I am a passionate (female) 5th grade teacher in Wisconsin, USA, proud techy geek, and mass consumer of incredible books. Creator of the Global Read Aloud Project, Co-founder of EdCamp MadWI, and believer in all children. I have no awards or accolades except for the lightbulbs that go off in my students’ heads every day. First book “Passionate Learners – Giving Our Classroom Back to Our Students” will be released this March from Powerful Learning Press. Follow me on Twitter @PernilleRipp.
Thea learns when she wants to. She creates her own homework when she wants to. And she gets it done when she wants to. She has almost been like this since she was born. Master of her own path and of her own time, So putting her in school, 4K, to be exact, has been interesting to say the least. She works hard in school, playing mostly, learning happens too (she has an amazing teacher) but she is carving her path at her own speed. Her personality staying true no matter what we try to do at home, no matter what she should be learning at a certain point in time. She doesn’t care about time lines of learning, she is on her own journey.

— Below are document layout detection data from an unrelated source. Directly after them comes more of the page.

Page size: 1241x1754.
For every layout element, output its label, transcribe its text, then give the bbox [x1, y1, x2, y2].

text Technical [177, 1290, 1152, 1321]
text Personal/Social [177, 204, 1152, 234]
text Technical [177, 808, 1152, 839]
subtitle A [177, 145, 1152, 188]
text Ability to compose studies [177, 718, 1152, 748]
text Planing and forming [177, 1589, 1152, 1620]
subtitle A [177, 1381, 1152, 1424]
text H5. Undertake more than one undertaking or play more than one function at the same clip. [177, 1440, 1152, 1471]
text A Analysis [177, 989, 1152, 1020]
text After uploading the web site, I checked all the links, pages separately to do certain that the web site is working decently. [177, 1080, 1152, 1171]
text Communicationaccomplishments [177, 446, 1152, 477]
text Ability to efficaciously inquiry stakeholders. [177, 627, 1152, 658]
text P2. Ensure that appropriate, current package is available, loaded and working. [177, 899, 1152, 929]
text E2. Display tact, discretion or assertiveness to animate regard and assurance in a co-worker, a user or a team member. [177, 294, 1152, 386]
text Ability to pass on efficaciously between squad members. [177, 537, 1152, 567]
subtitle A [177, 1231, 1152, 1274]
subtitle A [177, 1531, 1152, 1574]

I wonder about my own students and those whose habits I try to change, am I on a wild goose chase? Are their habits already past changing or does that change have to come from within them with slight goading from me? How many times have I told a quiet child that they should speak up more, or a rowdy child that they should calm down? What about the child whose file shares a pattern of work not getting done, office referrals for miles, and grades to go with it? Can I truly change how they are as a person or only show them a better way and hope that they agree? Can I expect them to line up their achievements with what my curriculum map says thet should accomplish?
We talk about achievement in education as if we can just teach students something and expect them to be ready to learn it because of their age. Yet we seem to forget that we are working with human beings that don’t just change when someone tells them to, even if they are just a child being told what to do. We forget that even children have a sense of self and stay true to that unless the benefit to change is so great that they cannot resist. No matter how much I cajole Thea to learn her letters if she doesn’t want to, she won’t. No matter how much I sweet talk or tell her of the life consequences that will face her if she doesn’t. She will learn in her own time, as she always does, staying true to her personality along the way. Curious, creative, but all in her own time. Did I forget that my students are probably just like her?